Nvidia’s stock (NVDA 1.03%) has continued to suffer. The company’s stock is now down over 40% from all-time highs achieved in late 2021 as of this writing. Nvidia, the semiconductor industry, and technology, in general, are all under siege right now due to a number of issues: The Federal Reserve’s hawkish rate-hike stance, calls for a decline in consumer spending, and the potential loss of demand for GPU chips (used in cryptocurrency mining) were all factors.
Nvidia has already faced challenges comparable to this. It previously overcame them, but what about now?
Nvidia is a cyclical stock
Every business is in a state of constant change for one reason or another, which means that its cycle waxes and wanes according to supply and demand as well as other economic factors. The cyclicality of Nvidia’s business, in general, comes from the rate at which hardware is purchased. Chip stocks drop every few years as demand for computing hardware slows and as corporations wait for purchasing to resume. Chip shares rebound when indications suggest that buying activity will resume in the future.

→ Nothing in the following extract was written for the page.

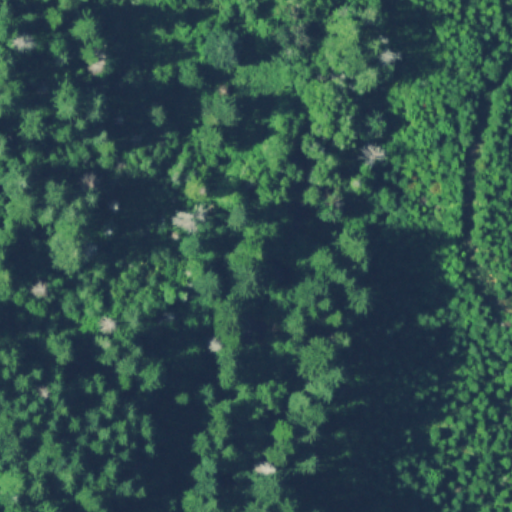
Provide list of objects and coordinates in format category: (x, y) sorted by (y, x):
road: (469, 183)
river: (296, 253)
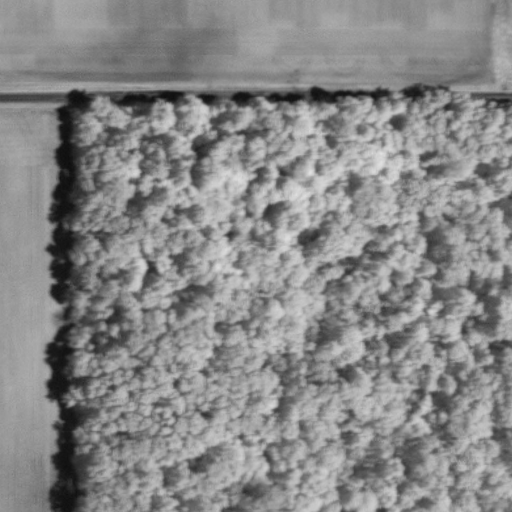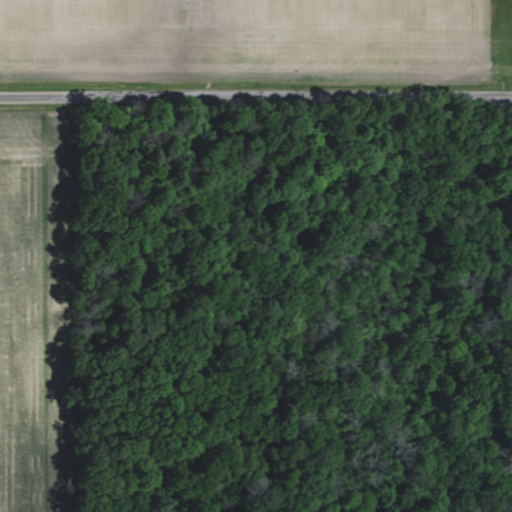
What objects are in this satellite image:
road: (256, 97)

In 2018, Nvidia’s fortunes took a turn for the worse. GPU purchases plummeted (as did cryptocurrency demand, owing to the market collapse and the U.S.-China trade war), and Nvidia’s stock tumbled. But then, in 2019, it began an incredible run as a new generation of video gaming chips, data-center processors, and AI processors emerged.

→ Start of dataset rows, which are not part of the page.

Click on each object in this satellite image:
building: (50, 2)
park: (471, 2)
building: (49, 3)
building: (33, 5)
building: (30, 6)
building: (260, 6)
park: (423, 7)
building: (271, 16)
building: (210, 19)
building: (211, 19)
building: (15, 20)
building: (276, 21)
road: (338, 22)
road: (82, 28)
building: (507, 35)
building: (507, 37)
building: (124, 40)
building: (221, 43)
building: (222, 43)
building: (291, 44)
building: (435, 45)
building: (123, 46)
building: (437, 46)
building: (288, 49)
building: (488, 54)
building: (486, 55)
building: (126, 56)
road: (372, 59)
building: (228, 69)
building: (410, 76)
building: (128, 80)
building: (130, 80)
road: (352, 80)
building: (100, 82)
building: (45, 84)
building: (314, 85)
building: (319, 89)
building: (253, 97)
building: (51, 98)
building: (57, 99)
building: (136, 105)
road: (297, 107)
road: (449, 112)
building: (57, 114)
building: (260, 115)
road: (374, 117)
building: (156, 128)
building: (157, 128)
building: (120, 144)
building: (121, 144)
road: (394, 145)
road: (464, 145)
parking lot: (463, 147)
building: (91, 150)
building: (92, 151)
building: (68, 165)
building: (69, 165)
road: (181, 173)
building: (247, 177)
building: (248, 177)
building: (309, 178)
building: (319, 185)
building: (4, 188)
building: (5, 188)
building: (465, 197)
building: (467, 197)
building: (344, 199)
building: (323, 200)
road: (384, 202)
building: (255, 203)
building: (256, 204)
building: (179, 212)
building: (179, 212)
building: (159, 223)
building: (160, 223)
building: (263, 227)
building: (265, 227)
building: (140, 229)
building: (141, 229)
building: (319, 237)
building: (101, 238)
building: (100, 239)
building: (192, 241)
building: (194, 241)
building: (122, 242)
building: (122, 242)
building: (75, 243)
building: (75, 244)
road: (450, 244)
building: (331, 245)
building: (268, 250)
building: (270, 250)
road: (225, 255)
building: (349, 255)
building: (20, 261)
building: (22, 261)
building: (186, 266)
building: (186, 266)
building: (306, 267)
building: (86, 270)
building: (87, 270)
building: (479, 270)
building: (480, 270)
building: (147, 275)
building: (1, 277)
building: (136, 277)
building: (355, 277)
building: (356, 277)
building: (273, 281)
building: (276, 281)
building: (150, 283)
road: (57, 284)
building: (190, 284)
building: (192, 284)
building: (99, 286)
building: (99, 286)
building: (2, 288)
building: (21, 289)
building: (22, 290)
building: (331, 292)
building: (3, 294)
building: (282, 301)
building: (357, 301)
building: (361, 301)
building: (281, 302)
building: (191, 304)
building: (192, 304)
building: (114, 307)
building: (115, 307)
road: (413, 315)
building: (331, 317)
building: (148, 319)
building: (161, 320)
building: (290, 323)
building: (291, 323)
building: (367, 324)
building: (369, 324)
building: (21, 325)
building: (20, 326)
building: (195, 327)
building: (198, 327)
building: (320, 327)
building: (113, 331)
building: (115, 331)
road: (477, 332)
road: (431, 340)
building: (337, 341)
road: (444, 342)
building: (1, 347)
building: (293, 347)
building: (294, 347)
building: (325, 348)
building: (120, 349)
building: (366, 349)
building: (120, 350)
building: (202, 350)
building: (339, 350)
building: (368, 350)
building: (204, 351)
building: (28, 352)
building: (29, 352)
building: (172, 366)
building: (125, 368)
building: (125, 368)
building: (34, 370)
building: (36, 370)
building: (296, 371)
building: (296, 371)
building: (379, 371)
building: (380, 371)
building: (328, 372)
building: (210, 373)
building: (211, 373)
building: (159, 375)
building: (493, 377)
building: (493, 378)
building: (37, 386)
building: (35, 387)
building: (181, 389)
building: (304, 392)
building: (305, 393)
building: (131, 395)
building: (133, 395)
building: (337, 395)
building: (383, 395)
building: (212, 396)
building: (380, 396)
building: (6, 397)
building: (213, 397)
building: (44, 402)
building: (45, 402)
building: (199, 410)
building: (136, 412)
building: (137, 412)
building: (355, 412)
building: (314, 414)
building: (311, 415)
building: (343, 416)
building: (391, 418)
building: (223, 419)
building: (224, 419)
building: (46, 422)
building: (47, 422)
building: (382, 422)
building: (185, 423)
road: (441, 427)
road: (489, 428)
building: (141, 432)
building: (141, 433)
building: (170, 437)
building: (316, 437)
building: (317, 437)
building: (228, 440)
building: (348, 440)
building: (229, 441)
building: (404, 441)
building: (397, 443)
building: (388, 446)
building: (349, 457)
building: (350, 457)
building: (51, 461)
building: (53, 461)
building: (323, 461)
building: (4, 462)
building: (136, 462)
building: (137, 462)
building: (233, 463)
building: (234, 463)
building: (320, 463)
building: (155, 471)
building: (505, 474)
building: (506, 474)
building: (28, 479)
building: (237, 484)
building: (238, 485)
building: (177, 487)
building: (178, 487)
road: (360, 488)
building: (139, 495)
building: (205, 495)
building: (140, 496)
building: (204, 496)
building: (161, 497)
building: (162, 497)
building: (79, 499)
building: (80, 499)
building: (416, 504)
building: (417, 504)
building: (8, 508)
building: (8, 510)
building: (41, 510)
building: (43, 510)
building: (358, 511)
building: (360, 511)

Is the present scenario a simple replay of history? Most likely not. Nvidia is a different firm than it was four years ago. It’s grown more diversified since then, with other chips beyond its GPU bread-and-butter product.
Plus, despite falling 40% in recent months, the stock is still valued at 60 times trailing-twelve-month free cash flow and 28 times forward-looking one-year earnings. This isn’t a cheap stock by any means.

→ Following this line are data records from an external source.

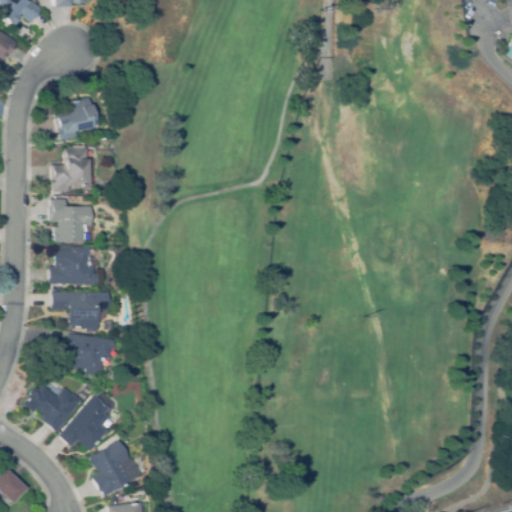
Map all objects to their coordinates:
building: (62, 2)
building: (62, 2)
building: (16, 10)
building: (16, 10)
road: (496, 21)
building: (4, 44)
building: (505, 48)
building: (70, 117)
building: (73, 118)
building: (66, 169)
building: (67, 169)
road: (15, 199)
building: (64, 220)
building: (65, 221)
park: (327, 255)
building: (68, 266)
building: (69, 266)
road: (499, 271)
building: (78, 307)
building: (77, 308)
building: (84, 351)
building: (86, 353)
building: (47, 404)
building: (49, 405)
building: (83, 424)
building: (85, 424)
road: (42, 465)
building: (108, 467)
building: (109, 468)
building: (7, 486)
building: (8, 486)
building: (122, 507)
building: (121, 508)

The case for Nvidia as a $1 trillion company
Despite the fact that Nvidia is already a large company in the tech sector, it’s possible that its diversification today is beneficial in the long run. More than simply a semiconductor manufacturer like many of its competitors, this is a complete technology platform. Nvidia is working on hardware and software that will allow all industries to utilize AI, from healthcare to the automotive sector, as well as other IT businesses.
These are strong secular growth drivers that, if successful, could propel Nvidia for years to come. For what it’s worth, some market experts believe that Nvidia’s revenue will increase more than twofold to over $65 billion in five years (compared to $26.9 billion in sales during the recently completed financial year ended in January 2022). If Nvidia fulfills those high expectations, a $1 trillion market capitalization appears realistic (as of this writing, the company’s enterprise value is $489 billion).